What the task requires:
Could you output exactly the lines from the one containing "-177,6 +177,7 @@" through the end of the records below, and nothing more?

Supplied records:
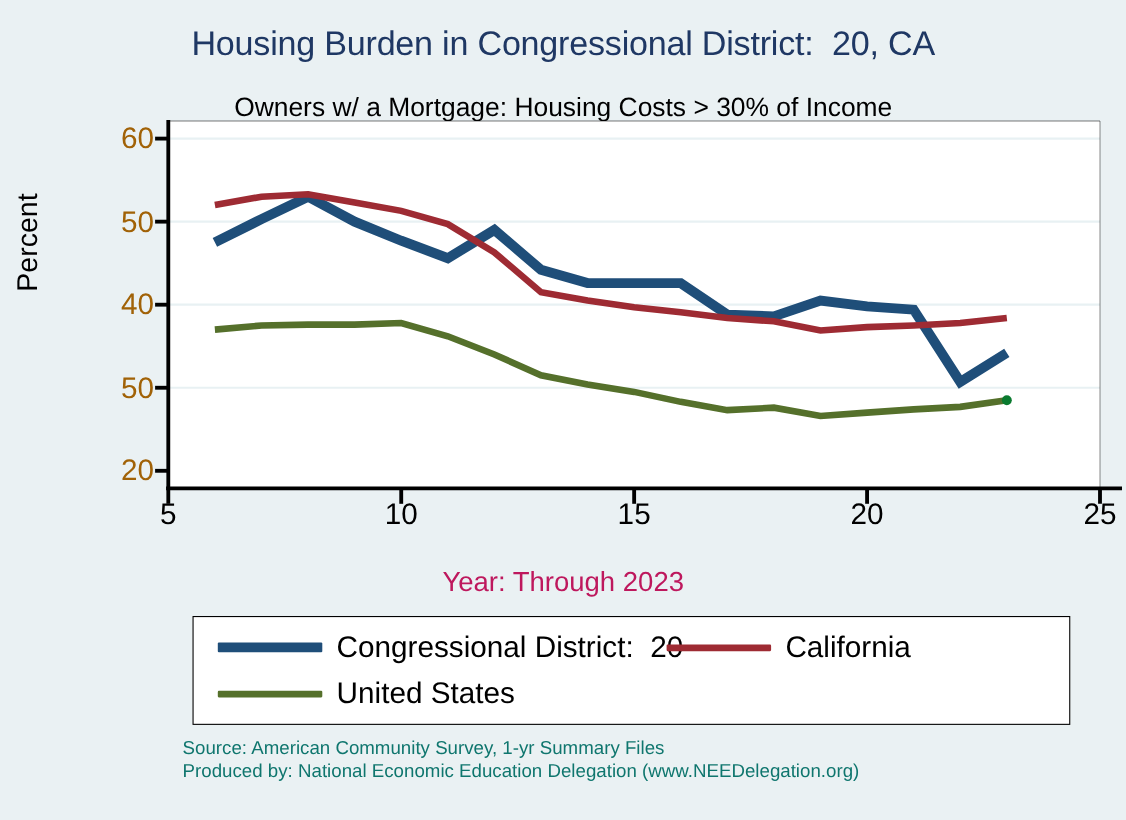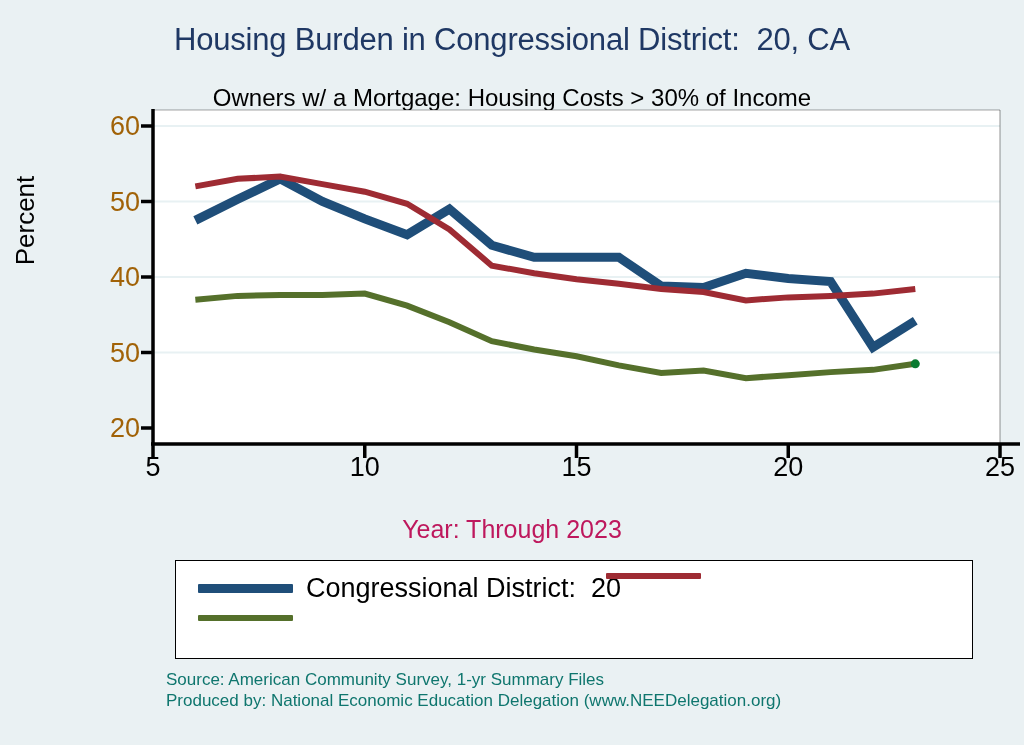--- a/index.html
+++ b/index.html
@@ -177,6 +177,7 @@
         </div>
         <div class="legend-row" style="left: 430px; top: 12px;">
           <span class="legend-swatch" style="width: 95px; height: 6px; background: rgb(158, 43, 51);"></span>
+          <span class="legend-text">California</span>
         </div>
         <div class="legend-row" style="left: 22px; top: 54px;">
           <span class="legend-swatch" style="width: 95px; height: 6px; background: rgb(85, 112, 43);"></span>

Your response:
@@ -177,6 +177,7 @@
         </div>
         <div class="legend-row" style="left: 430px; top: 12px;">
           <span class="legend-swatch" style="width: 95px; height: 6px; background: rgb(158, 43, 51);"></span>
+          <span class="legend-text">California</span>
         </div>
         <div class="legend-row" style="left: 22px; top: 54px;">
           <span class="legend-swatch" style="width: 95px; height: 6px; background: rgb(85, 112, 43);"></span>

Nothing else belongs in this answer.